Required work = Filter the listing below for "input" and report every line that has it.
─── Source data ───
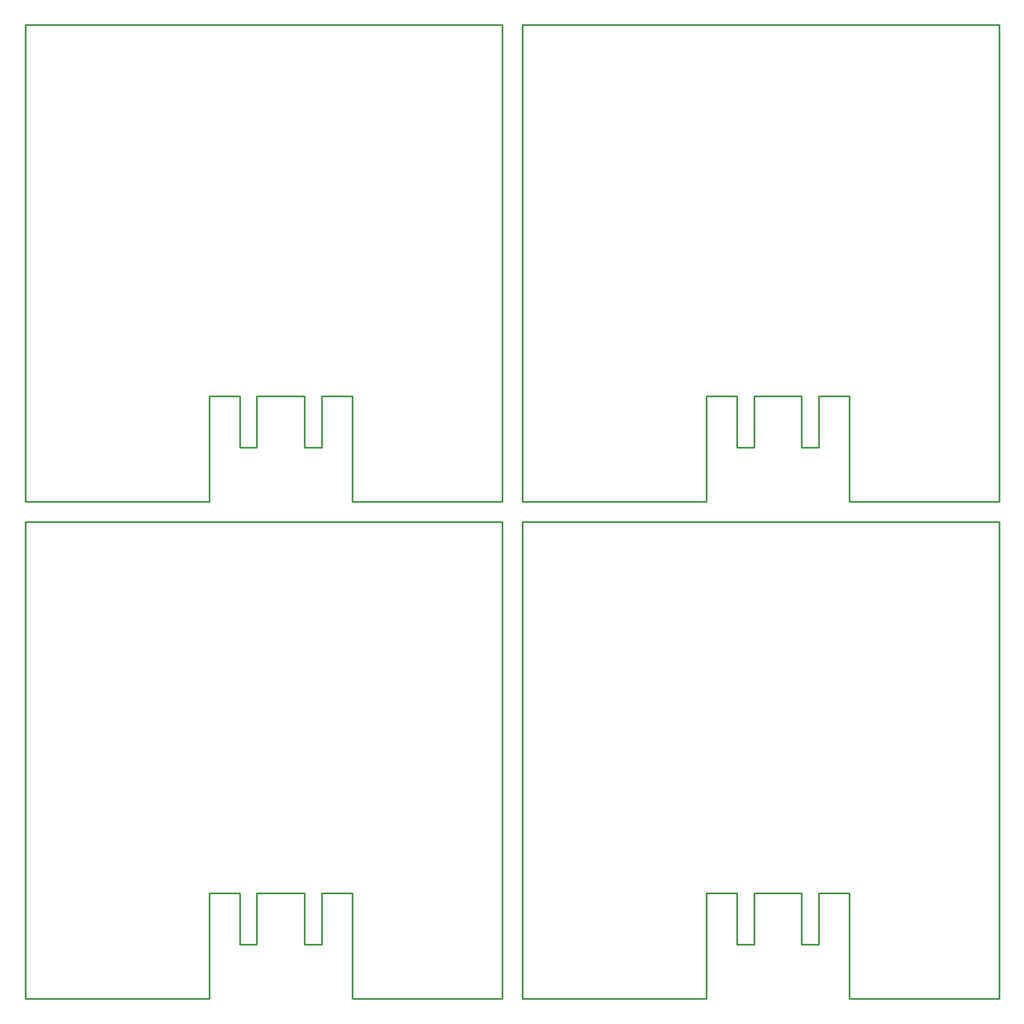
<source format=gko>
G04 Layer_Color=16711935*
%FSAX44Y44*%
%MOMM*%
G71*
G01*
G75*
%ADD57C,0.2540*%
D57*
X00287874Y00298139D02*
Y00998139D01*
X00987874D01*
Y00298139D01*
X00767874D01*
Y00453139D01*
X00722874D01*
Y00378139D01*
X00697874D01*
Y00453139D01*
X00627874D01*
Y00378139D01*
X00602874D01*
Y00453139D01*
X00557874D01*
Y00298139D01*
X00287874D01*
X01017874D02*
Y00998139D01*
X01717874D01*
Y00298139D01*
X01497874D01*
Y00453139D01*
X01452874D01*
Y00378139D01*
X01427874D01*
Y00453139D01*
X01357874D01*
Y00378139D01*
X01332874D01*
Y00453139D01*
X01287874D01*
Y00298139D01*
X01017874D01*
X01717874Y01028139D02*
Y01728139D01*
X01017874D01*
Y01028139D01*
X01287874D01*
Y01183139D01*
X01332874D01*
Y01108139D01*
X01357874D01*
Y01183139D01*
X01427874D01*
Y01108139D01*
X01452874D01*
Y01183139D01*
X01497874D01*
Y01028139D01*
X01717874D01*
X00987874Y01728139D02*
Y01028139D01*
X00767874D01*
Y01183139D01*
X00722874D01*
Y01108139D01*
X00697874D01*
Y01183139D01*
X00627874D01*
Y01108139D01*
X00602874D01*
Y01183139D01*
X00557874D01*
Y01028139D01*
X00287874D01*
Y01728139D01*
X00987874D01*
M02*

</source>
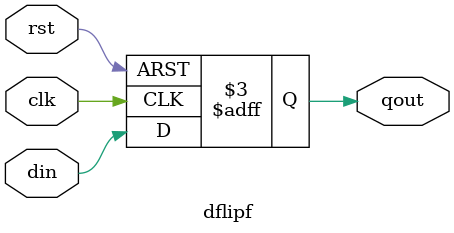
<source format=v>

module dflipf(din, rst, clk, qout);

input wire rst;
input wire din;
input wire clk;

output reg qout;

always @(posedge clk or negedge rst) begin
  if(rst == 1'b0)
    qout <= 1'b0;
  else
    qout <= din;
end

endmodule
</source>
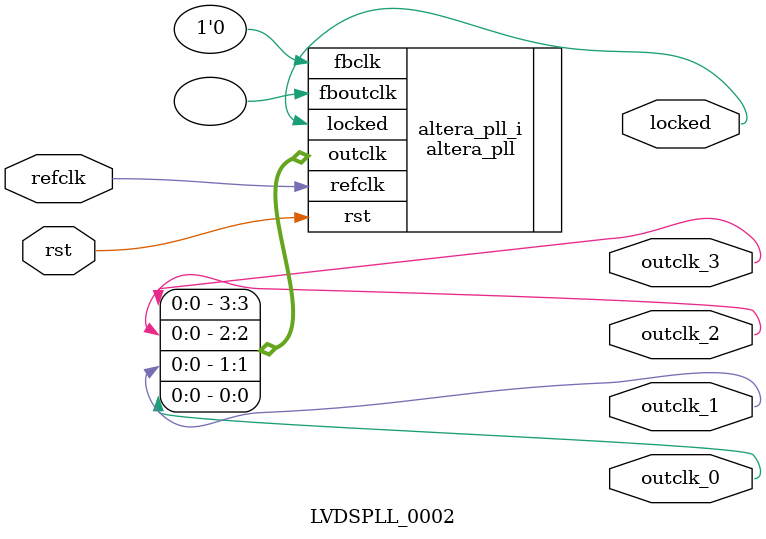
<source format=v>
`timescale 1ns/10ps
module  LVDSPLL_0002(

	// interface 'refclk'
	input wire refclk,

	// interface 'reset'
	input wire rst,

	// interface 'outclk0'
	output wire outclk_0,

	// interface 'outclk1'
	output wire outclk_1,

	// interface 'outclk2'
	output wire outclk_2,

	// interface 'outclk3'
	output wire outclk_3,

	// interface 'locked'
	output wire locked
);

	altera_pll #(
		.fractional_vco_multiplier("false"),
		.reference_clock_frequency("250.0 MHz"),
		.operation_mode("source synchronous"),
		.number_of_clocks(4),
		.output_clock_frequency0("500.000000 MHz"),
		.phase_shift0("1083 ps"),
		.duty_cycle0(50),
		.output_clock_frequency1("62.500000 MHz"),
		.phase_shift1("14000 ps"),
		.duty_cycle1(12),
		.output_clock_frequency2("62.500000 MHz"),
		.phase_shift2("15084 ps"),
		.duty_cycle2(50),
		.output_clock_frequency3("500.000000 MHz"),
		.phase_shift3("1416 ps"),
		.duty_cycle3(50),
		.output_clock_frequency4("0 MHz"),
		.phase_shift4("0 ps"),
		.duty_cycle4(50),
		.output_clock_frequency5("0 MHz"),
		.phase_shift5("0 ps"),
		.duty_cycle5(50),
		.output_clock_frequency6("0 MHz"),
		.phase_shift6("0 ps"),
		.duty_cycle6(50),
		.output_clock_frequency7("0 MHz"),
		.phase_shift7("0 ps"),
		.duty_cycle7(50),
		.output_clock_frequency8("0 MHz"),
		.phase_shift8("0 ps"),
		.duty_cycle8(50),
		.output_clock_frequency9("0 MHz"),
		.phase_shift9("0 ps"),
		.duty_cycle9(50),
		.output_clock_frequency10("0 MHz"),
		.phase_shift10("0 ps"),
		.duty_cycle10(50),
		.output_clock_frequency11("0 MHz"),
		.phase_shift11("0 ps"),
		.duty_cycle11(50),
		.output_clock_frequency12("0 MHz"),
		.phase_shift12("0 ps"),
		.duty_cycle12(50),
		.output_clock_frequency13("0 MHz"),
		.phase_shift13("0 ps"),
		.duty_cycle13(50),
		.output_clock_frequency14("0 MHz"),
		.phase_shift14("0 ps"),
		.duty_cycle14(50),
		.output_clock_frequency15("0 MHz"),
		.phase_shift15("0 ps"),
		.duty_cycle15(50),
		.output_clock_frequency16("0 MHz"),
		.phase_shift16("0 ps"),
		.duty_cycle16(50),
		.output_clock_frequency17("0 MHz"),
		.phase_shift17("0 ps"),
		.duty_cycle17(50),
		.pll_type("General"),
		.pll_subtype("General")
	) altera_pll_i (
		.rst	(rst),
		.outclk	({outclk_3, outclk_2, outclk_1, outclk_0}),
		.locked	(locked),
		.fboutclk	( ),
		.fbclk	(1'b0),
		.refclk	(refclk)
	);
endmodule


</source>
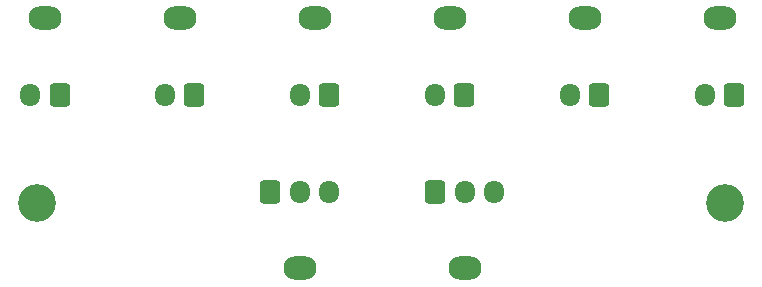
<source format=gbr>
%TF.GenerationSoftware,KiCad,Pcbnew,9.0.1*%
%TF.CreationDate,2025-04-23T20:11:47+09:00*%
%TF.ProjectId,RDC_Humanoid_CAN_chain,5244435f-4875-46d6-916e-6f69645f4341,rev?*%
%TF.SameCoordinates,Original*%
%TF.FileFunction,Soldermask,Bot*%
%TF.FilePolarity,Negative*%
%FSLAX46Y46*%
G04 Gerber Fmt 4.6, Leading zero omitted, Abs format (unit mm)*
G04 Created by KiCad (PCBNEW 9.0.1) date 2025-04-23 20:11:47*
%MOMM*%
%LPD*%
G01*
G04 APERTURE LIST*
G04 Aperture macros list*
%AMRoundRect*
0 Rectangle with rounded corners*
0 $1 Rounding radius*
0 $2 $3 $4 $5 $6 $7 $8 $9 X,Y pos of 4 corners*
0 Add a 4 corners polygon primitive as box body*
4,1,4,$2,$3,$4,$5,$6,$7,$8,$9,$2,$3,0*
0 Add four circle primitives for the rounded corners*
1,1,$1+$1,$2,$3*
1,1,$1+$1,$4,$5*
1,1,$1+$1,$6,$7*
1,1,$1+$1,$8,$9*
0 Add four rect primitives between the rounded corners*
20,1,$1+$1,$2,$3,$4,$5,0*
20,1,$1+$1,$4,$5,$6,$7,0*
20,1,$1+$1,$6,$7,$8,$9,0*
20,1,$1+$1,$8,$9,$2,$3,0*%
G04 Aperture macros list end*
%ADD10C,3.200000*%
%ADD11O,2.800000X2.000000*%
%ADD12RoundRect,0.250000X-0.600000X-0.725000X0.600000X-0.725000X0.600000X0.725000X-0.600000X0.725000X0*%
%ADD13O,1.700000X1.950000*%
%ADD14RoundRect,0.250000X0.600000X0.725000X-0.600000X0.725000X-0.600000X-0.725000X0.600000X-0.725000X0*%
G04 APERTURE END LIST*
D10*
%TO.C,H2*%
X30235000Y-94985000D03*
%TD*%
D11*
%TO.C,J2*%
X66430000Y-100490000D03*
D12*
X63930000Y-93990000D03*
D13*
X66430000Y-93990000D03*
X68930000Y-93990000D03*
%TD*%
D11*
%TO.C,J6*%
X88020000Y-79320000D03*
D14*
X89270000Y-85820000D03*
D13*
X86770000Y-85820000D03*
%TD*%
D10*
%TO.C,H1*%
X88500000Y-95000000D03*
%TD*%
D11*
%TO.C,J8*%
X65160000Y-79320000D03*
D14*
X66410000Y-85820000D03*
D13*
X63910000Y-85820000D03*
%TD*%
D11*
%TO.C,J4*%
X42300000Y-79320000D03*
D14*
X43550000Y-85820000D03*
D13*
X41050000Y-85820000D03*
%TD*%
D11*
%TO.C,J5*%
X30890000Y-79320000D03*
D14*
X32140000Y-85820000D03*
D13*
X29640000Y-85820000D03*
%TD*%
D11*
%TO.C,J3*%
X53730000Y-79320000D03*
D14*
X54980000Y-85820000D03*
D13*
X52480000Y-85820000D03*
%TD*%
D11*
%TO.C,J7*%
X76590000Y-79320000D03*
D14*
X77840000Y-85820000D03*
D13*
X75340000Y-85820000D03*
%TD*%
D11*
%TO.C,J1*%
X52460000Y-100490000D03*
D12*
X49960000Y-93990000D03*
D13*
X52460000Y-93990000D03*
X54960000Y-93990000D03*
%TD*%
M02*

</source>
───
Output below =
input wire rst;
input wire din;
input wire clk;
	input wire refclk,
	input wire rst,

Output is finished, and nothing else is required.